[Exercise prompt]: Return exactly the lines from the start of the records below through the line containing "ring mcp: (112, 148)", both ends included, and leave out the pictures.

[Data records]:
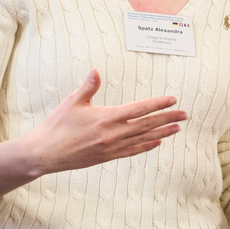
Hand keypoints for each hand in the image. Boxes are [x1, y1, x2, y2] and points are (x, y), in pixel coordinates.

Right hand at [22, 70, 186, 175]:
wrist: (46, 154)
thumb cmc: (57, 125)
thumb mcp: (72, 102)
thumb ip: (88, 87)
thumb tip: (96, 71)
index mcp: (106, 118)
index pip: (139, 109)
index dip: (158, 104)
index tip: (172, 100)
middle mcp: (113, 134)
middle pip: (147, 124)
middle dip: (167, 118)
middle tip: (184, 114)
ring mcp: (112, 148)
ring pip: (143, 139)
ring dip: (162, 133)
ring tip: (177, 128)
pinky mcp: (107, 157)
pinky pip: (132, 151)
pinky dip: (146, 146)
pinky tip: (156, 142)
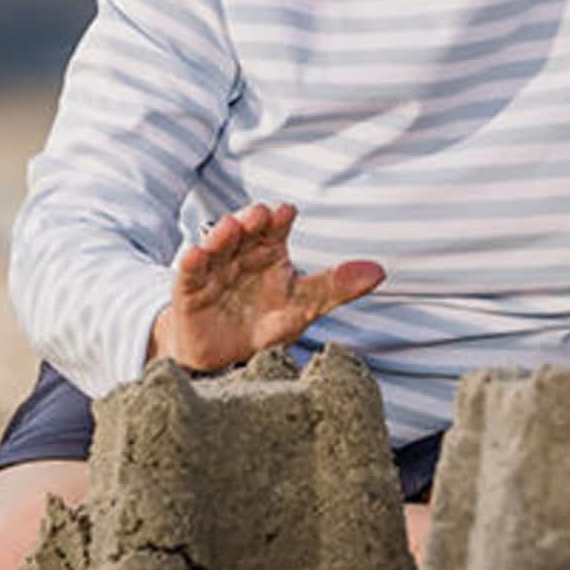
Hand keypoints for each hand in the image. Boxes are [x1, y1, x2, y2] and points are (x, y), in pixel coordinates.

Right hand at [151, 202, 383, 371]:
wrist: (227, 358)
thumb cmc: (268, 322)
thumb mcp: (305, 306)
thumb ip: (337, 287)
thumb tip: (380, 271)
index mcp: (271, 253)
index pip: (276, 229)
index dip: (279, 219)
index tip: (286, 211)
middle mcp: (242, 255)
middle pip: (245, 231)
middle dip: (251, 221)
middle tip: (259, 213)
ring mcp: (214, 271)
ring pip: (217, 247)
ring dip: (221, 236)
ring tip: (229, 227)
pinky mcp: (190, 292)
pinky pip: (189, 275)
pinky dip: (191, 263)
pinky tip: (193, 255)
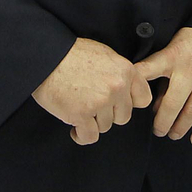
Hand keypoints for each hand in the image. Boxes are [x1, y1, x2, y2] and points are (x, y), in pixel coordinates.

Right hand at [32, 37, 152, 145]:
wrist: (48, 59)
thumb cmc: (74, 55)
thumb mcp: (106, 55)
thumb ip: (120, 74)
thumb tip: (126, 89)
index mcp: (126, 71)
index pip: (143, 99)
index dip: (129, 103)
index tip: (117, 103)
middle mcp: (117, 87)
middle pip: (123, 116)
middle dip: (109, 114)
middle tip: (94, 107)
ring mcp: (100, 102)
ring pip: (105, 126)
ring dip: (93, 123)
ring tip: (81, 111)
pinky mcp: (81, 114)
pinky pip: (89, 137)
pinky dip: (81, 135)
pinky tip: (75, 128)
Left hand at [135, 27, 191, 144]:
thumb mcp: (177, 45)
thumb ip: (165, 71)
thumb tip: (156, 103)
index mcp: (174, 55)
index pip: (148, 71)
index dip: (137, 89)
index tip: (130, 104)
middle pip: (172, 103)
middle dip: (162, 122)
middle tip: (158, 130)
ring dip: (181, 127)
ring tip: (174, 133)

[Reply to the task]:
Hand keypoints for each hand in the image. Boxes are [x1, y1, x2, y2] and points are (x, y), in pixel coordinates.

Right hand at [22, 70, 186, 175]:
wrist: (46, 154)
thumb cmc: (57, 125)
thumb mcp: (72, 102)
thumb ip: (88, 87)
thumb tip: (96, 71)
index mcp: (106, 118)
index pip: (139, 109)
index dip: (158, 104)
index tip: (172, 100)
middle mcp: (113, 134)
middle pip: (147, 124)
middle dip: (167, 118)
middle tip: (184, 114)
ring mcp: (112, 148)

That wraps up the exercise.